During the Visual Studio 2017 online release event, there will be more details announced. However, here is what we can tell you so far:

  • Python support will be included in the separate preview release
  • The preview release will not be fully supported (it is not “go live”)
  • All the features of the stable release will be available in the preview release
  • You can install and use both the preview release and the stable release at the same time

Currently we are expecting Python support to be in the preview release for a few months, depending on our confidence in stability and user feedback. Once we move from preview to release, there will be an update and you’ll be able to select the Python workload in the stable release of Visual Studio. If you want to keep receiving previews of Python and other VS work, you can keep the preview installed, or you can delete it.

We want to thank everyone for your patience and sticking with us as we get ready for release. In many ways, Visual Studio 2017 is going to be our best release yet, and we are looking forward to being able to let all of you use it.


Comments (16)
  1. Lucian says:

    Visual Studio Code comes with a great Python extension. Why not use that instead?

    1. You absolutely can! But it’s not the same as what we have in Visual Studio (lacks some debugging, profiling, environment management, native development, and Azure features, for example). There’s a place for both of them.

  2. Richard says:

    Great to hear Python support coming back!

  3. TG says:

    What about PHP support?

    1. Our friends over at https://www.devsense.com/ create PHP Tools for Visual Studio, and their recent releases support VS 2017. (It’s a paid product, but there’s a 30 day trial.)

  4. Paolo Pignatelli says:

    If it’s just translations that is keeping this up, there are plenty of fully bi-lingual programmers in Python who can help. (I am one of them – Italian.)

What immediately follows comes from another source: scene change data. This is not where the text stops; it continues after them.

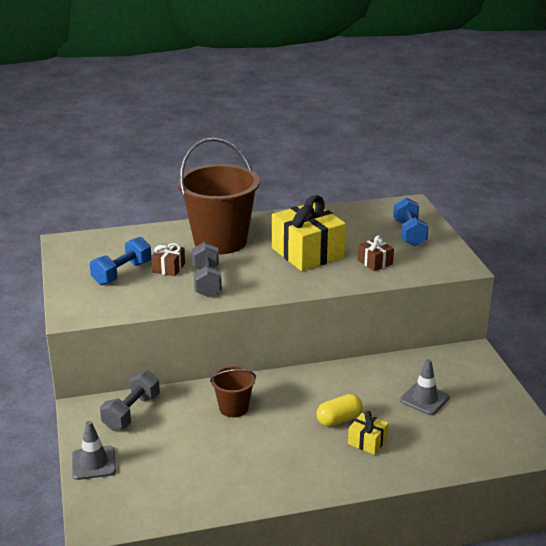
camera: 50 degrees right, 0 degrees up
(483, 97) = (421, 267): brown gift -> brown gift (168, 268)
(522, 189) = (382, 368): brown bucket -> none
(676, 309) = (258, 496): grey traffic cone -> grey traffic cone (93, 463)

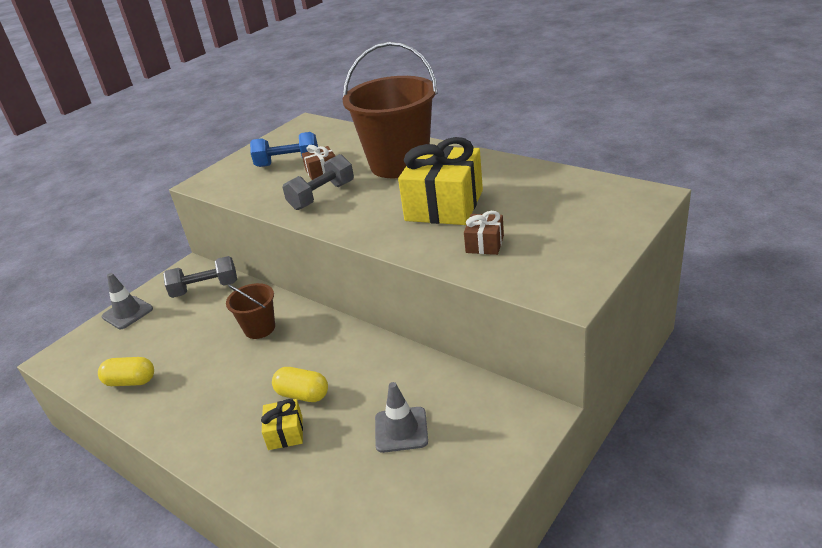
camera: 55 degrees right, 5 degrees up
(201, 491) = (131, 381): none -> yellow capsule
(409, 233) = (582, 228): blue dumbbell -> none

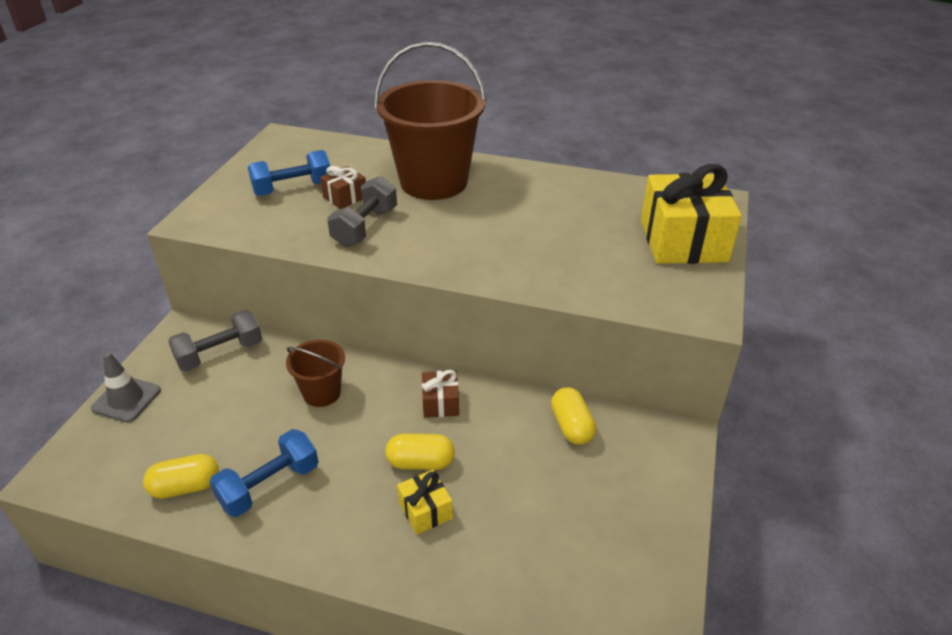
camera: 25 degrees left, 5 degrees up
(185, 391) = (269, 485): none -> blue dumbbell
(401, 430) = (553, 480): grey traffic cone -> none
(443, 387) = (571, 426): none -> yellow capsule
(444, 205) = (517, 227): yellow gift -> yellow gift (683, 241)
(485, 244) = (588, 267): brown gift -> brown gift (440, 403)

    1. Once we make our first release with translations, we’d love to have people using it in their own language. Within our team we can check French and Russian (and maybe Spanish), but for all the rest we need to rely on our localization team and our users to pick up mistakes. I’ll make a special post about this when we are ready.

  5. Joey Welt says:

    This is good news and i’m happy to hear its coming back; I was pretty miffed that I had to go back to Spyder3 when python disappeared the other day. Beyond translation, was there anything else holding back the PTVS release?

    1. Strange. Looks like our post from yesterday un-published somehow. It’s back up again. Thanks!

  6. Eugene says:

    Good luck! I’ll be waiting for python support and than give vs2017 second chance 🙂

    1. Don’t miss that we released it already – see the updated link at the top of the post.

  7. Simon says:

    Will the Intel parallel python binary I have work with it?

    1. If you mean the Intel Python Distribution, then yes it should work fine. You might have to add it into your Python Environments list manually, but otherwise I don’t think there’s anything about it that would cause any trouble.

  8. Joseph says:

    you said all the features of the stable release will be available in the preview,
    however, do we have to install these features again for the preview version if we have it installed on the stable version? or does the preview share these?

    1. Most of them you’ll need to select again (or you can have two different installs of VS with different features available – up to you).

      Some components are shared and won’t be installed a second time (Windows SDK, CPython/Anaconda, Android SDKs, etc.), but if you don’t select them then their integration into VS may not be available in Preview.